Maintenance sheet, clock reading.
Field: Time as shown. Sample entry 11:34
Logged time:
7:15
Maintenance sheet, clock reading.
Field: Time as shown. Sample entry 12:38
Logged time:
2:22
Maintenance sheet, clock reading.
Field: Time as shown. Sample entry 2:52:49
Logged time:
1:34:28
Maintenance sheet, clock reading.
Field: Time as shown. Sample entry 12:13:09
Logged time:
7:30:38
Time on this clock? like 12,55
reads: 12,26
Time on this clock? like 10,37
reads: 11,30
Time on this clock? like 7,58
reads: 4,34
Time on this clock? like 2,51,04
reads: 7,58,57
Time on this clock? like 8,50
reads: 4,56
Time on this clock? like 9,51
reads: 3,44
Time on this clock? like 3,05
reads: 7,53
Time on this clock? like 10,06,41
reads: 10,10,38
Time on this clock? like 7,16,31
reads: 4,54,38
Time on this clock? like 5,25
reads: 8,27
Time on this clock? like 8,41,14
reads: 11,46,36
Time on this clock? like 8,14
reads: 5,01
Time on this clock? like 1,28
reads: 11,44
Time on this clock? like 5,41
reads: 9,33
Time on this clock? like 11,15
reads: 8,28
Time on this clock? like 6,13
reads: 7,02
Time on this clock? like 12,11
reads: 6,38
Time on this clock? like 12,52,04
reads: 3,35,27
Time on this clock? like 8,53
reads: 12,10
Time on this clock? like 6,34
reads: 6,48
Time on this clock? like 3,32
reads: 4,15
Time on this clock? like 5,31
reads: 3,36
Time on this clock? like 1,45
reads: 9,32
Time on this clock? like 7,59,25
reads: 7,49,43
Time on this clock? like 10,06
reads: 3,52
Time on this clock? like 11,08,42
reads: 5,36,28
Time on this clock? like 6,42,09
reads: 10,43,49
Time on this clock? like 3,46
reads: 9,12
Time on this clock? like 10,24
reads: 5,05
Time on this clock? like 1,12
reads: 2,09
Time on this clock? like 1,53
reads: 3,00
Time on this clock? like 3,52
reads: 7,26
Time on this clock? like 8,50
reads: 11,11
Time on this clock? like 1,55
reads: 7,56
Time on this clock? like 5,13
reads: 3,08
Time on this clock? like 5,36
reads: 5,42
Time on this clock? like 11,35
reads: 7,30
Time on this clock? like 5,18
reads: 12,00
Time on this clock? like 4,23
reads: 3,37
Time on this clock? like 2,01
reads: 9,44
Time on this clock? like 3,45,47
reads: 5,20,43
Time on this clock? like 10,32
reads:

* * *

Convert all of the rows above into a JSON list of strings, giving each line as its own string and leaving out blank lines.

[
  "Maintenance sheet, clock reading.",
  "Field: Time as shown. Sample entry 11:34",
  "Logged time:",
  "7:15",
  "Maintenance sheet, clock reading.",
  "Field: Time as shown. Sample entry 12:38",
  "Logged time:",
  "2:22",
  "Maintenance sheet, clock reading.",
  "Field: Time as shown. Sample entry 2:52:49",
  "Logged time:",
  "1:34:28",
  "Maintenance sheet, clock reading.",
  "Field: Time as shown. Sample entry 12:13:09",
  "Logged time:",
  "7:30:38",
  "Time on this clock? like 12,55",
  "reads: 12,26",
  "Time on this clock? like 10,37",
  "reads: 11,30",
  "Time on this clock? like 7,58",
  "reads: 4,34",
  "Time on this clock? like 2,51,04",
  "reads: 7,58,57",
  "Time on this clock? like 8,50",
  "reads: 4,56",
  "Time on this clock? like 9,51",
  "reads: 3,44",
  "Time on this clock? like 3,05",
  "reads: 7,53",
  "Time on this clock? like 10,06,41",
  "reads: 10,10,38",
  "Time on this clock? like 7,16,31",
  "reads: 4,54,38",
  "Time on this clock? like 5,25",
  "reads: 8,27",
  "Time on this clock? like 8,41,14",
  "reads: 11,46,36",
  "Time on this clock? like 8,14",
  "reads: 5,01",
  "Time on this clock? like 1,28",
  "reads: 11,44",
  "Time on this clock? like 5,41",
  "reads: 9,33",
  "Time on this clock? like 11,15",
  "reads: 8,28",
  "Time on this clock? like 6,13",
  "reads: 7,02",
  "Time on this clock? like 12,11",
  "reads: 6,38",
  "Time on this clock? like 12,52,04",
  "reads: 3,35,27",
  "Time on this clock? like 8,53",
  "reads: 12,10",
  "Time on this clock? like 6,34",
  "reads: 6,48",
  "Time on this clock? like 3,32",
  "reads: 4,15",
  "Time on this clock? like 5,31",
  "reads: 3,36",
  "Time on this clock? like 1,45",
  "reads: 9,32",
  "Time on this clock? like 7,59,25",
  "reads: 7,49,43",
  "Time on this clock? like 10,06",
  "reads: 3,52",
  "Time on this clock? like 11,08,42",
  "reads: 5,36,28",
  "Time on this clock? like 6,42,09",
  "reads: 10,43,49",
  "Time on this clock? like 3,46",
  "reads: 9,12",
  "Time on this clock? like 10,24",
  "reads: 5,05",
  "Time on this clock? like 1,12",
  "reads: 2,09",
  "Time on this clock? like 1,53",
  "reads: 3,00",
  "Time on this clock? like 3,52",
  "reads: 7,26",
  "Time on this clock? like 8,50",
  "reads: 11,11",
  "Time on this clock? like 1,55",
  "reads: 7,56",
  "Time on this clock? like 5,13",
  "reads: 3,08",
  "Time on this clock? like 5,36",
  "reads: 5,42",
  "Time on this clock? like 11,35",
  "reads: 7,30",
  "Time on this clock? like 5,18",
  "reads: 12,00",
  "Time on this clock? like 4,23",
  "reads: 3,37",
  "Time on this clock? like 2,01",
  "reads: 9,44",
  "Time on this clock? like 3,45,47",
  "reads: 5,20,43",
  "Time on this clock? like 10,32",
  "reads:"
]